Secondly, you are referring to explicit argument that official sector folks made that CACs and ECs would not be utilized together. I am not even sure I understand why in a world of exchange offers anyone would bind their hands like that, but I presume it was a rhetorical response to fear of exit consents and disapproval voiced by groups like EMCA.
Brad:
1) You’re quite right. My bad.
2) Are you really “rather surprised that anyone claimed clauses were an alternative to exit consents”? Because they did so repeatedly to me, even after I gave them many opportunities to admit that in fact exchange offers would still be the way everything worked, and that therefore exit consents were a sensible thing to use.

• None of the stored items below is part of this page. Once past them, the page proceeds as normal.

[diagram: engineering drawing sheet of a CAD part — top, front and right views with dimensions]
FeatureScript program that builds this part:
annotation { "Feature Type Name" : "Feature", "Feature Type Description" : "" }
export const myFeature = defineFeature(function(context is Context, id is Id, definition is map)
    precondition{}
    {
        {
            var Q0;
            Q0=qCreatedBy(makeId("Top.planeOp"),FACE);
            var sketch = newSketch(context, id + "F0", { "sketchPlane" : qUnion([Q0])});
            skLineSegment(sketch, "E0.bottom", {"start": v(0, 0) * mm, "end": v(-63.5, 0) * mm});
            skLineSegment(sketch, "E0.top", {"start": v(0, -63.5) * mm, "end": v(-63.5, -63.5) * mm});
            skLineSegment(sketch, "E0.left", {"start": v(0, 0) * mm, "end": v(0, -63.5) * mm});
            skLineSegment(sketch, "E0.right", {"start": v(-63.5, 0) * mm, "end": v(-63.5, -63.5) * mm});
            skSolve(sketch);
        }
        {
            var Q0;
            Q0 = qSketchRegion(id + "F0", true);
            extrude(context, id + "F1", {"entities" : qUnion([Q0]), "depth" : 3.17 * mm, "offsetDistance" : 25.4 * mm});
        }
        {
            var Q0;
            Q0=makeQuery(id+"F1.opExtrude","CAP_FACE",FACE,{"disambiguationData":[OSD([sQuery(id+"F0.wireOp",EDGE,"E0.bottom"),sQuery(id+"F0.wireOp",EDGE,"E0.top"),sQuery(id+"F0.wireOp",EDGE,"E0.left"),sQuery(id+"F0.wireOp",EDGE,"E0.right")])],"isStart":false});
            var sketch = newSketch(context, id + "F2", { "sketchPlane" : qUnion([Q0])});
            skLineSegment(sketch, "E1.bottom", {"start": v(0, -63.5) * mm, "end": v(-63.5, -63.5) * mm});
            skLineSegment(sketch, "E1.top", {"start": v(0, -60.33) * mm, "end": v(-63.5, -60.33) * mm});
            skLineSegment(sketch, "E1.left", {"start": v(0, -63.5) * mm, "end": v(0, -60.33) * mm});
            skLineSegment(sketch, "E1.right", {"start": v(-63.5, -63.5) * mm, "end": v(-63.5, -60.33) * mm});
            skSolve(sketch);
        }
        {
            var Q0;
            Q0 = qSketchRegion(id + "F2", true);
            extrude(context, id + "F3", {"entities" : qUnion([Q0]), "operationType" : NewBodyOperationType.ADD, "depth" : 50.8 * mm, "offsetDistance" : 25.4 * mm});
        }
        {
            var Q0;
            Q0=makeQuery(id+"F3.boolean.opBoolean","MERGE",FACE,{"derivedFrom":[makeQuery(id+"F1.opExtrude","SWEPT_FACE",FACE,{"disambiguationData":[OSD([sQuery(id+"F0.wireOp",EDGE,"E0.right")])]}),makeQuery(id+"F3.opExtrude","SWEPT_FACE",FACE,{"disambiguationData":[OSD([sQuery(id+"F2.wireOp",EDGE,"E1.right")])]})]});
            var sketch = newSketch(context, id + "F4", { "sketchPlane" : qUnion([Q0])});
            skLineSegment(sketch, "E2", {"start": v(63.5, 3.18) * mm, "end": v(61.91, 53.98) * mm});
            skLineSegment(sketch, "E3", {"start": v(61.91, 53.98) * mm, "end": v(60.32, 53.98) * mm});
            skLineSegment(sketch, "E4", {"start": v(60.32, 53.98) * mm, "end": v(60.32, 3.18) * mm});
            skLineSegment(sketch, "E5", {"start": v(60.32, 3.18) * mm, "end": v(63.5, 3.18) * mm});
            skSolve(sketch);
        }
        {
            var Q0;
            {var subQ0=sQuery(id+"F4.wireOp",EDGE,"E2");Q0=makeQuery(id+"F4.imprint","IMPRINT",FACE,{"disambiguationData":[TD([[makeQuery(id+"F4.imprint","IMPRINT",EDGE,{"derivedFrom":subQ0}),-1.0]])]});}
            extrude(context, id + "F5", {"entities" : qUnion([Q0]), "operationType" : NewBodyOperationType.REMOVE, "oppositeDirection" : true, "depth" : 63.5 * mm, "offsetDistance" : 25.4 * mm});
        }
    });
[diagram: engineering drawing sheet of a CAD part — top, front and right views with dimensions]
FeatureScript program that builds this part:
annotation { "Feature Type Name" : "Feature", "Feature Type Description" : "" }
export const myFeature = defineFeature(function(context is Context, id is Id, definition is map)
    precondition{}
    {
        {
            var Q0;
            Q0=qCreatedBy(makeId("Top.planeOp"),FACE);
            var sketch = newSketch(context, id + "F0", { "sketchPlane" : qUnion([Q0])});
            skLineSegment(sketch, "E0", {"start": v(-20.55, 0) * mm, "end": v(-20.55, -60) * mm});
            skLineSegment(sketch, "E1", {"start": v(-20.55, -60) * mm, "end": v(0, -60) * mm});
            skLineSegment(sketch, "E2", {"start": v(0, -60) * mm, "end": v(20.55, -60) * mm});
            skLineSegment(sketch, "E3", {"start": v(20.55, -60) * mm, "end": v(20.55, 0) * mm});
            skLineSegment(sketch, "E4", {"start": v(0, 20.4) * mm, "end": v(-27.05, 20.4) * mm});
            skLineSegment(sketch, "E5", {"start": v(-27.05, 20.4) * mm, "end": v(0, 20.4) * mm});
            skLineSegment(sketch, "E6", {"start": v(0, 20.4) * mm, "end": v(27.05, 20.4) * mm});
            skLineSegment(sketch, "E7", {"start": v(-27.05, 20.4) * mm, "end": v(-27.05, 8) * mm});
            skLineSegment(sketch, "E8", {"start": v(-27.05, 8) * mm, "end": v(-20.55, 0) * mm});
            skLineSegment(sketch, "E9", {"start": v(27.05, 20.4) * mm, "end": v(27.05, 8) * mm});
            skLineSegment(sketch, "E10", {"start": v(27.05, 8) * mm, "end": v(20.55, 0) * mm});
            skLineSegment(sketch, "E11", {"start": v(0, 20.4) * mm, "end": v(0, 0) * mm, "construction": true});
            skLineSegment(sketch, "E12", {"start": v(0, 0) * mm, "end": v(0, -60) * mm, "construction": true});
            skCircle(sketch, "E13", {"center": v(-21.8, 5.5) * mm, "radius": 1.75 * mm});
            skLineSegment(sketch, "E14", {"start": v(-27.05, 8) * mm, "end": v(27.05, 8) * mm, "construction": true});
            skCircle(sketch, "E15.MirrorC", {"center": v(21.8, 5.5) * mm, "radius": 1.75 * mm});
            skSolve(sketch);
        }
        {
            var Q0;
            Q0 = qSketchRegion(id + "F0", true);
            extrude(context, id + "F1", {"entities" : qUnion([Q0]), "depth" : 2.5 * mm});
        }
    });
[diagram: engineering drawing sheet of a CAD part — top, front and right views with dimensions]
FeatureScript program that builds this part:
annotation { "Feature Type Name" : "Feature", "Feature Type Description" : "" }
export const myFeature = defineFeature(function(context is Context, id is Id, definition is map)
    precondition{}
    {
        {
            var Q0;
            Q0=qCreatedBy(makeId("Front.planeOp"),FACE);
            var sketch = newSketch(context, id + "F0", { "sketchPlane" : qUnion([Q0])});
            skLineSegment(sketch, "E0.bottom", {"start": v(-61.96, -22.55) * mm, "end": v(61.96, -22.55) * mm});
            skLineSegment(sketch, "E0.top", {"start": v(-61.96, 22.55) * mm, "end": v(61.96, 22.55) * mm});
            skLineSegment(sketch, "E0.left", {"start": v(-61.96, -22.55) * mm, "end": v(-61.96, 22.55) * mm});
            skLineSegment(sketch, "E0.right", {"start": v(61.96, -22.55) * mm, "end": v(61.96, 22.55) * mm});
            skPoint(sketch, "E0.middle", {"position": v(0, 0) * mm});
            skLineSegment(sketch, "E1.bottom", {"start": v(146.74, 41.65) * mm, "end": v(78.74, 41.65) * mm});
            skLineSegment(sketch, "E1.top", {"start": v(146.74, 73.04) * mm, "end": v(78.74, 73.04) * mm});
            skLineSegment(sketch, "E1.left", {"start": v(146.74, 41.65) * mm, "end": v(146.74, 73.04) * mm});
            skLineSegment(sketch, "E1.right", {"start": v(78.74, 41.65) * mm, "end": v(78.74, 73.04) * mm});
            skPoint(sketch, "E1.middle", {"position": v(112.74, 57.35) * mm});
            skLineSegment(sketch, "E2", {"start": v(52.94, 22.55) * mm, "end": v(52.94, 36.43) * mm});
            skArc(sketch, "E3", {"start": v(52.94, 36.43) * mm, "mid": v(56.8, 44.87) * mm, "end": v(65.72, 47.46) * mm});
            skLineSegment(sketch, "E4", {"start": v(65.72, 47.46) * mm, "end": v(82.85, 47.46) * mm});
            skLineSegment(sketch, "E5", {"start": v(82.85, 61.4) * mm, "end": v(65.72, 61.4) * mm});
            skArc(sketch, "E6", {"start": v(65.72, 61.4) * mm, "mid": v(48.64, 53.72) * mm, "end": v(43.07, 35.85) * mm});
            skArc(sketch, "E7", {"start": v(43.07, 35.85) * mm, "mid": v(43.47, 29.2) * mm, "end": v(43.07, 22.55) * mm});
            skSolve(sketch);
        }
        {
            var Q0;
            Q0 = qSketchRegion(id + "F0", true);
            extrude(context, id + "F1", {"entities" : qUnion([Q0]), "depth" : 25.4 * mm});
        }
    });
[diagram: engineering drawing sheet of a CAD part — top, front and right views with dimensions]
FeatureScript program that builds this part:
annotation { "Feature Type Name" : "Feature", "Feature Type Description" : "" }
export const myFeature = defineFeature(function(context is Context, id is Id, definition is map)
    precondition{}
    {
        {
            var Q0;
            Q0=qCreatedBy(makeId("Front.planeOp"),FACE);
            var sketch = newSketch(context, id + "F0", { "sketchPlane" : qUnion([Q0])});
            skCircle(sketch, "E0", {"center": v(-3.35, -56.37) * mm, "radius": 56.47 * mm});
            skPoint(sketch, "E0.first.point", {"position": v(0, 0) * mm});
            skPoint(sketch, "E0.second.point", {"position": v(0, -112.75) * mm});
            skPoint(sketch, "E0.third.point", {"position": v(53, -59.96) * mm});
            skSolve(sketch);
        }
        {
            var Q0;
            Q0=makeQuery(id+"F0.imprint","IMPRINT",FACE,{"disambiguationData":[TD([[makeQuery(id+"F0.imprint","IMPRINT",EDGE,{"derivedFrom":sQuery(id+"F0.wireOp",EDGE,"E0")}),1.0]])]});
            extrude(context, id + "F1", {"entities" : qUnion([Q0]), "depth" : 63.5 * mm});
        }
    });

As for grounds for objection, yes you’re right that the right to do this is in the four corners of the contract. But it’s a bit like kicking the ladder away once you’ve climbed it: the bond you’re amending is one you’re exiting from and therefore you have no interest in the rights of holders of that bond.
Felix —
Local press accounts of the exchange, like mention that beyond the majority of creditors that have accepted the offer — there are is a creditor who is still in the midst of negotiations:
“Dr. Barnett [Financial Secretary] added that, “…the only remaining commercial creditor of any significant size (the holder of the insured loans) is currently in discussions with the other parties involved in those transactions. We expect that those arrangements will be completed in time to permit the insured loans to participate in the exchange offer.”
Any leads?
Funny thing about sovereign debt: with few exceptions, bond holders have no recourse.
I think there was one Belize loan with some kind of monoline wrap — which means that Belize has to negotiate separately with the insurer. But I’m not sure.